It's so rough I would suggest getting some 120 Grit ones as well or else you will spend forever working the scratch marks out of the piece. Also be careful about rocking the back when you place it on the disc or you could round over the edges. This sandpaper is so aggressive that using it by hand would probably work well to. It's much more aggressive than the 80 grit sandpaper that came from Worksharp or the Klingspor replacement discs I bought.


----------



## bandit571 (Jan 20, 2011)

Most times, when a "new" iron comes into the shop, I will "flatten the back at the 1"x30" beltsander with 120 grit belt. Cup of water nearby. Fingers get warm….dunk the metal in the water. Takes a whopping 3 minutes to get the back flat. IF that long. Sole of the smaller planes will take a ride on the 3×21 beltsander, after I make a bunch of black sharpie lines across the sole. Again, maybe 10 minutes of that. Sides will ride, too IF needed.

Have a mark set up on the narrow belt sander, to show the 25 degree angle for the bevel. This re-defines the bevel, and gets it ready for the stones, and 2.5K grit paper. Then a nice 20 stroke strop. Bevel is ready to go, back was also polished up as I went.

Had a WR#4 V3 for about a year. Came with the wrong V2 chipbreaker. Got it replaced. Nice plane, but it started to get real finicky as things went along. Finally got tired of messing with it. Sold it off, and bought a couple Millers Falls #9s Much better plane.

The only "thick" irons in the shop are the tapered ones in the woodies. Butcher…Ohio Tool works, New York Tool. Prefer the OEM irons for the "newer" planes.


----------



## LBH (Feb 22, 2015)

I just box up my old Stanley's No 2, No 4, and No 6 and sent them to Tablesaw Tom.

"$30 for the#2, $40 for the 4, $50 for the #5 and $65 for a six and that totals $185. I also give a $5 per plane discount after 2 so the total cost is $175"


----------



## wormil (Nov 19, 2011)

80 grit until flat


----------

What to work on: In the plane-sharpening thread, what bevel angle does bandit571 mark on the narrow belt sander?

Input data:
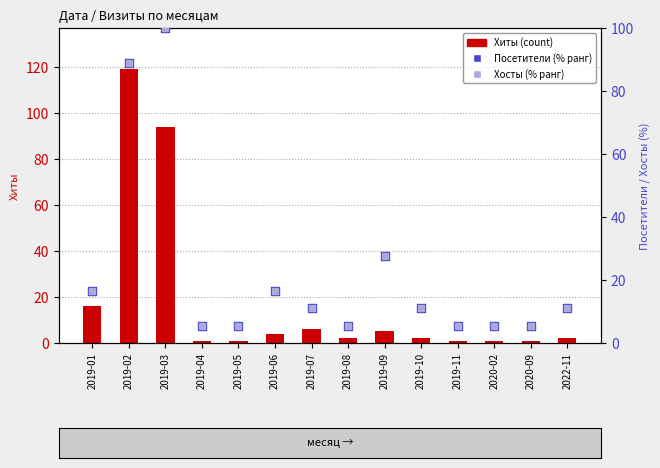

Is the value of Хиты (count) at 2020-09 greater than the value of Посетители (% ранг) at 2019-08?

No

Solved problem: 25 degrees